ECLI:NL:OGEAA:2019:374

Gerecht in Eerste Aanleg van Aruba

Datum uitspraak
12 juni 2019
Publicatiedatum
3 juli 2019
Zaaknummer
LTU 20/2019
Instantie
Gerecht in Eerste Aanleg van Aruba
Type
Uitspraak
Rechtsgebied
Bestuursrecht
Procedures
  • Eerste aanleg - enkelvoudig
Rechters
Vindplaatsen
  • Rechtspraak.nl
AI samenvatting door LexboostAutomatisch gegenereerd

Rechterlijke toetsing van de rechtmatigheid van inbewaringstelling van een Venezolaanse verzoeker

In deze zaak heeft de rechter-commissaris op 12 juni 2019 uitspraak gedaan over de rechtmatigheid van de inbewaringstelling van een Venezolaanse verzoeker. De inbewaringstelling was bevolen door de minister van Justitie, Veiligheid en Integratie op 29 mei 2019. De rechter-commissaris heeft op 31 mei 2019 geoordeeld dat deze vrijheidsontneming rechtmatig is.

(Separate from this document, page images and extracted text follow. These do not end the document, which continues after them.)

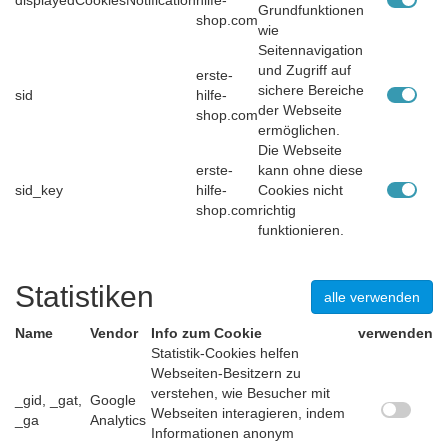
displayedCookiesNotification
hilfe-
Grundfunktionen
shop.com
wie
Seitennavigation
und Zugriff auf
erste-
sichere Bereiche
sid
hilfe-
der Webseite
shop.com
ermöglichen.
Die Webseite
erste-
kann ohne diese
sid_key
hilfe-
Cookies nicht
shop.com
richtig
funktionieren.
Statistiken
alle verwenden
Name
Vendor
Info zum Cookie
verwenden
Statistik-Cookies helfen
Webseiten-Besitzern zu
verstehen, wie Besucher mit
_gid, _gat,
Google
Webseiten interagieren, indem
_ga
Analytics
Informationen anonym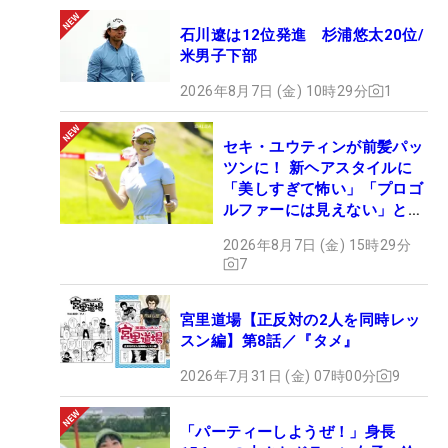
石川遼は12位発進 杉浦悠太20位/
米男子下部
2026年8月7日 (金) 10時29分
1
セキ・ユウティンが前髪パッ
ツンに！ 新ヘアスタイルに
「美しすぎて怖い」「プロゴ
ルファーには見えない」とコ
メント殺到
2026年8月7日 (金) 15時29分
7
宮里道場【正反対の2人を同時レッ
スン編】第8話／『タメ』
2026年7月31日 (金) 07時00分
9
「パーティーしようぜ！」身長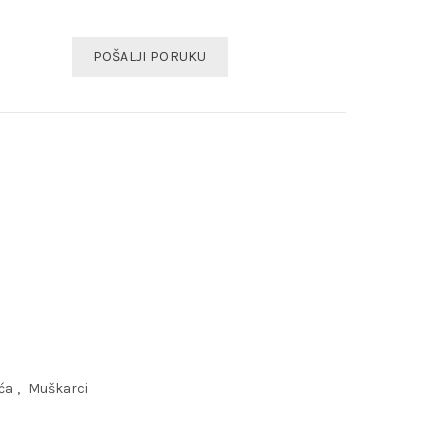
POŠALJI PORUKU
ća
,
Muškarci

Verzoeker heeft op 4 juni 2019 een verzoekschrift ingediend, waarin hij de rechtmatigheid van zijn inbewaringstelling aanvecht. Tijdens de zitting op 12 juni 2019 is verzoeker in persoon verschenen, bijgestaan door zijn gemachtigde drs. M.L. Hassell, terwijl de minister vertegenwoordigd was door mr. M.P. Jansen.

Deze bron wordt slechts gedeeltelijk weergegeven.